◆ **Exercise instructions**
In the passage below about Smith's football career, in which round of the 2003 NFL draft did the Philadelphia Eagles select Smith?

◆ **Passage shown**
Pre-draft measurables
| Height | Weight | Arm length | Hand span | 40-yard dash | 10-yard split | 20-yard split | 20-yard shuttle | Three-cone drill | Vertical jump | Broad jump | Bench press |
| 6 ft 3 in (1.91 m) | 258 lb (117 kg) | 32+7⁄8 in (0.84 m) | 10+3⁄8 in (0.26 m) | 4.65 s | 1.65 s | 2.74 s | 4.25 s | 6.74 s | 37 in (0.94 m) | 10 ft 2 in (3.10 m) | 26 reps |
All values from NFL Combine.

===Philadelphia Eagles===
Smith was selected by the Philadelphia Eagles in the second round of the 2003 NFL draft. As a rookie, he backed up Chad Lewis, and had 27 receptions for 321 yards and a touchdown. Coach Andy Reid worked Smith and Lewis both into the offense with two tight-end sets, and Smith had 34 receptions, 377 yards and five touchdowns in 2004. That season, the Eagles reached Super Bowl XXXIX and Smith made an impressive diving reception in the back of the end zone for the Eagles' first touchdown of the game, though they would go on to lose to the New England Patriots 24–21.

With the retirement of Chad Lewis and suspension of Terrell Owens, Smith became one of Donovan McNabb's top targets; between 2005 and 2006, Smith led the Eagles in receptions, receiving yards and receiving touchdowns.

Extracted data entries:
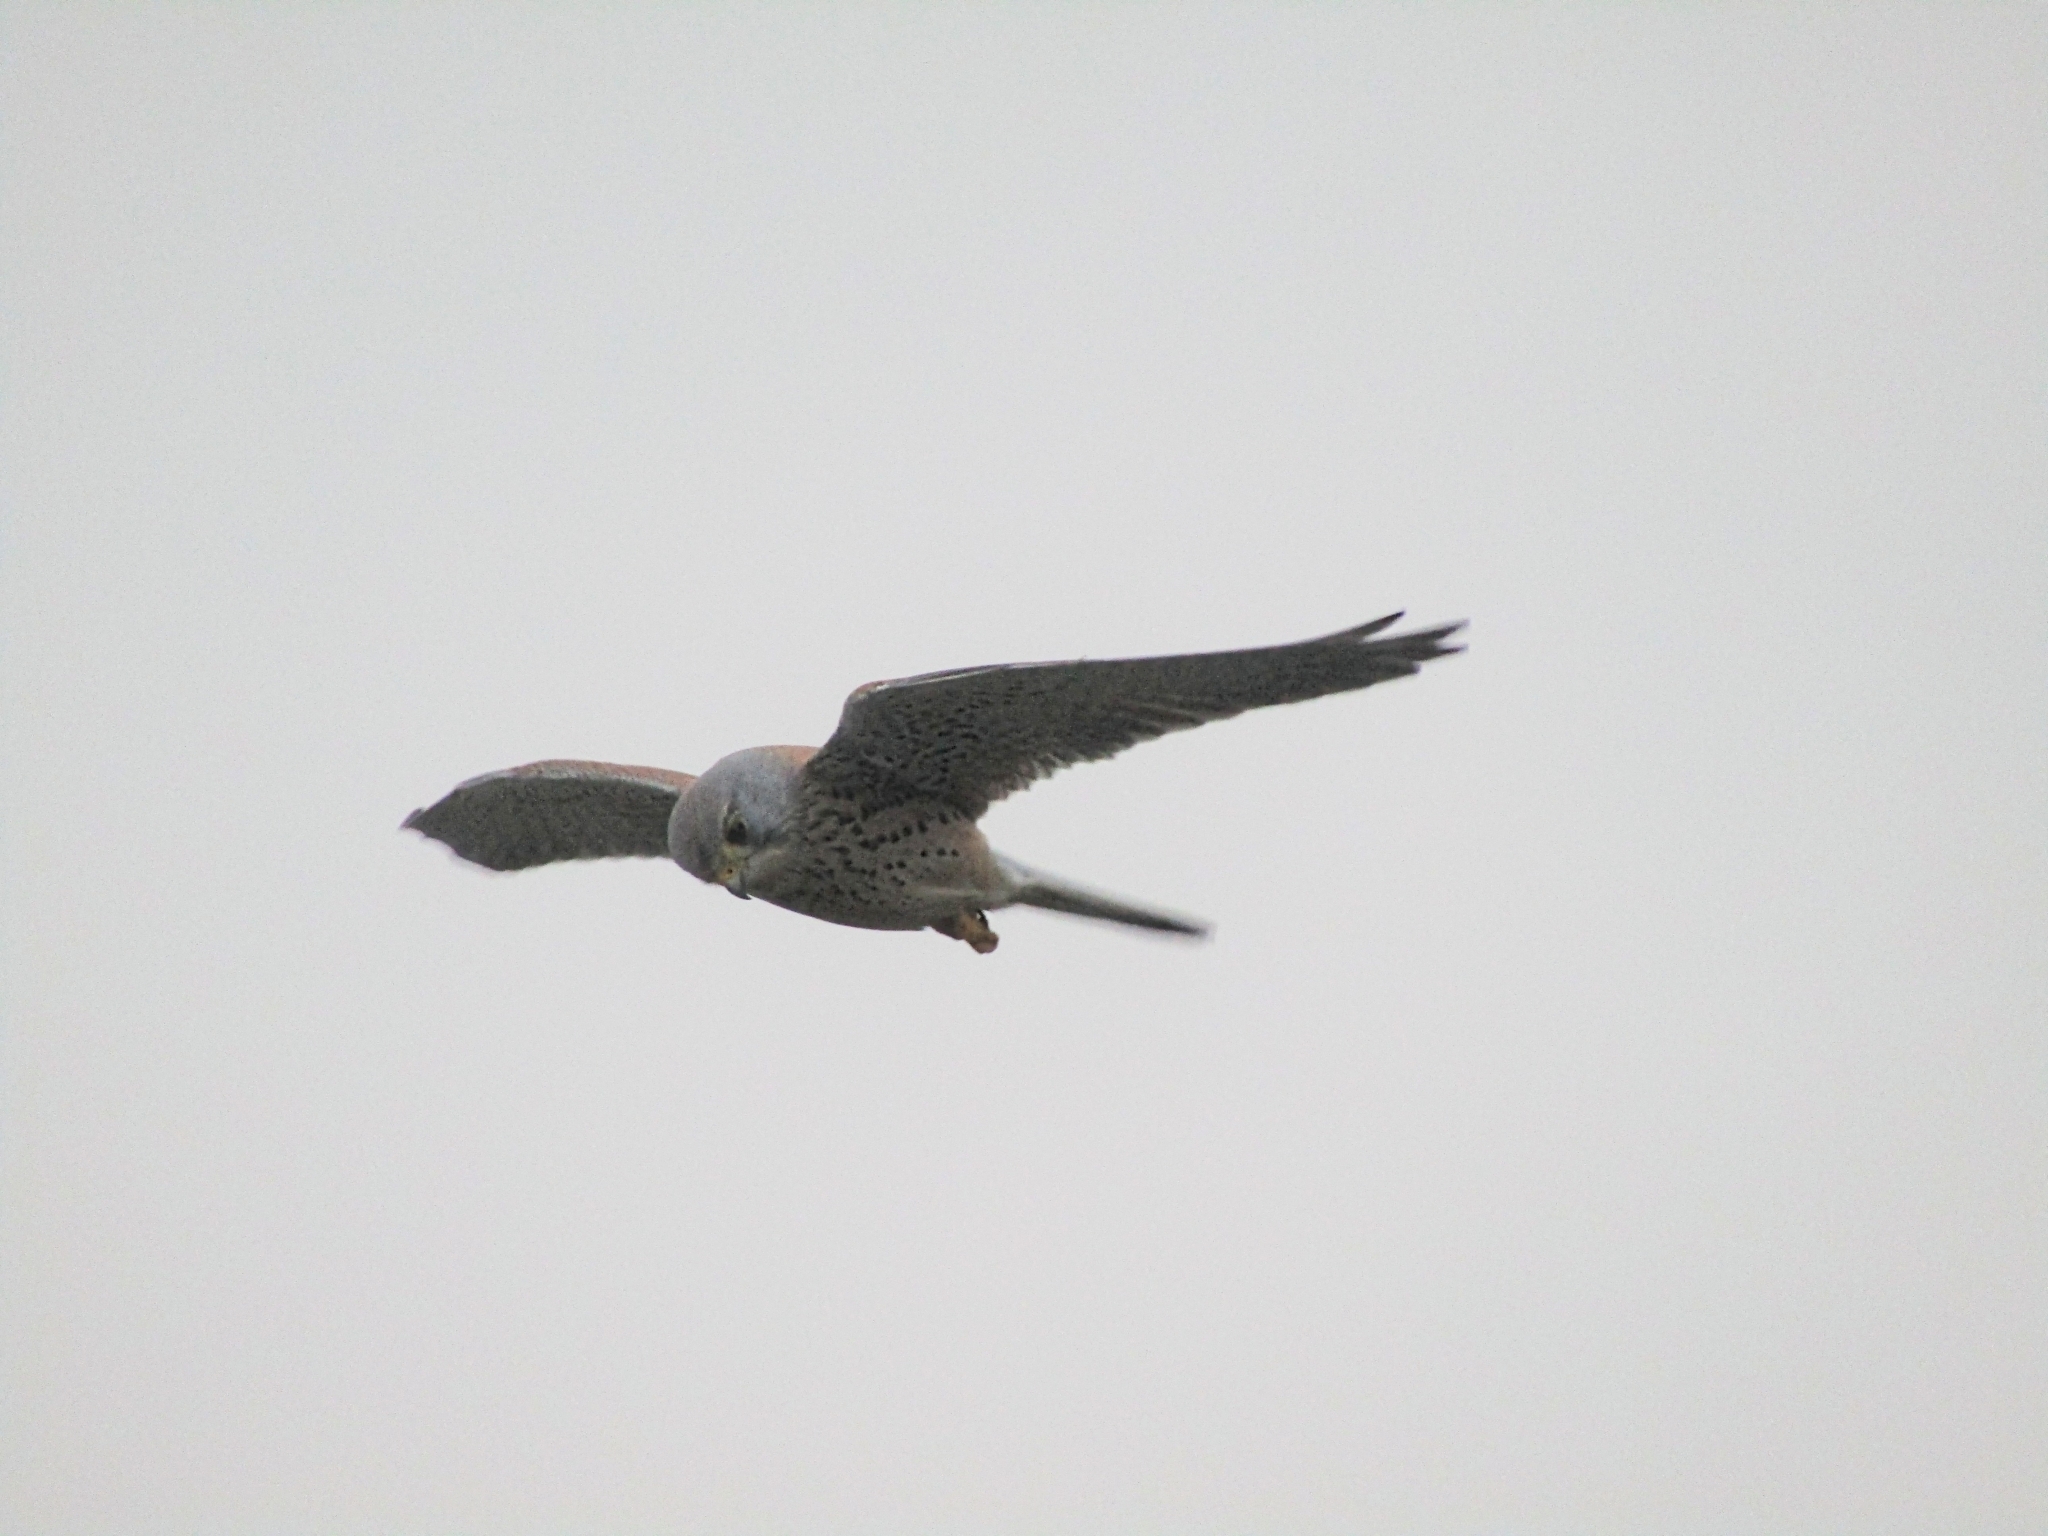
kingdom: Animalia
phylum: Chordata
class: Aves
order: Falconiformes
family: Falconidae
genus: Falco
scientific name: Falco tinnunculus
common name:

---

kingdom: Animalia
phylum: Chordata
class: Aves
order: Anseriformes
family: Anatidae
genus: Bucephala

---

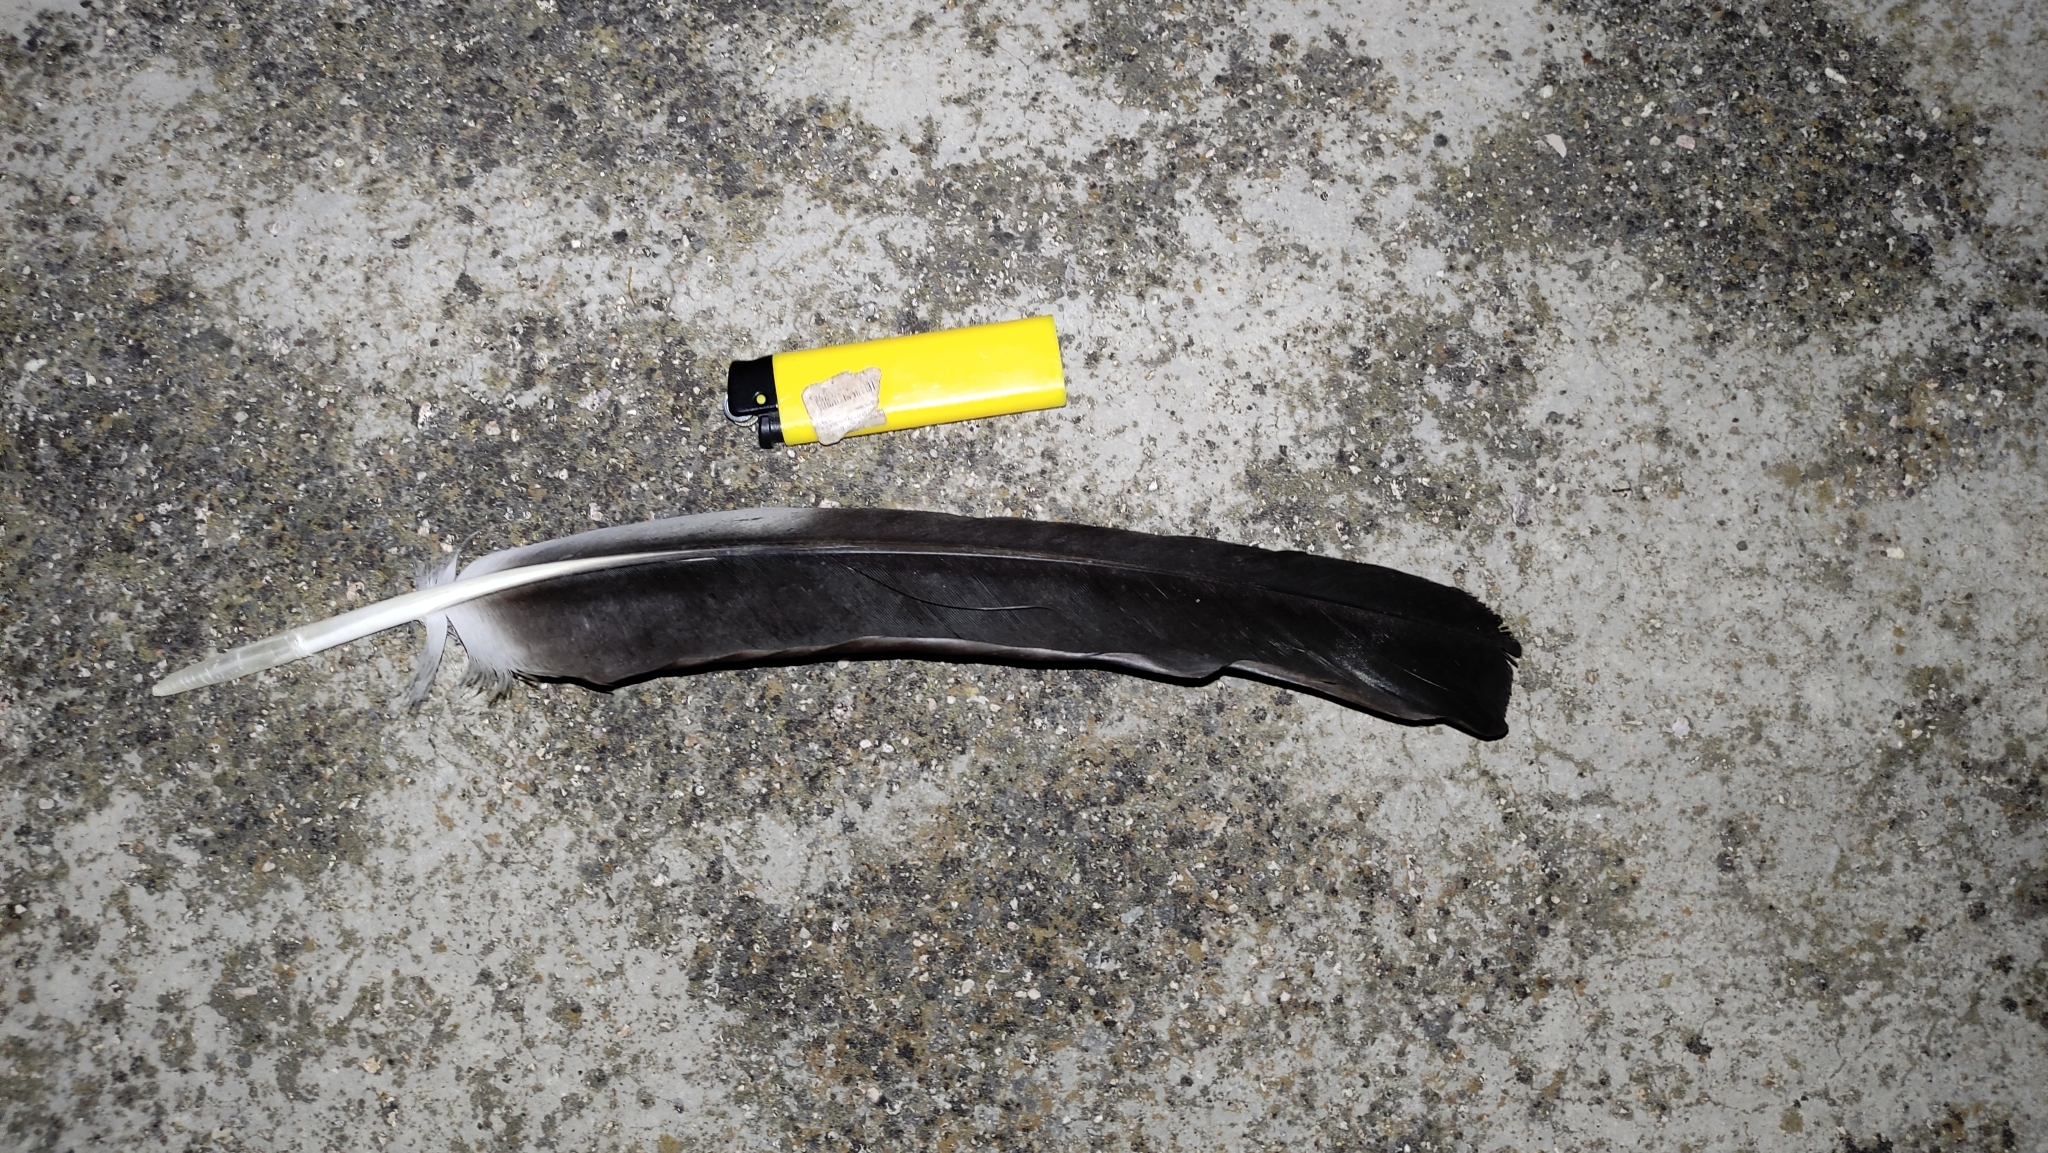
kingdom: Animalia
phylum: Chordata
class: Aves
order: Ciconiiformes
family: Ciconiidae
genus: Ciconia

◆ **Result below**
The second round.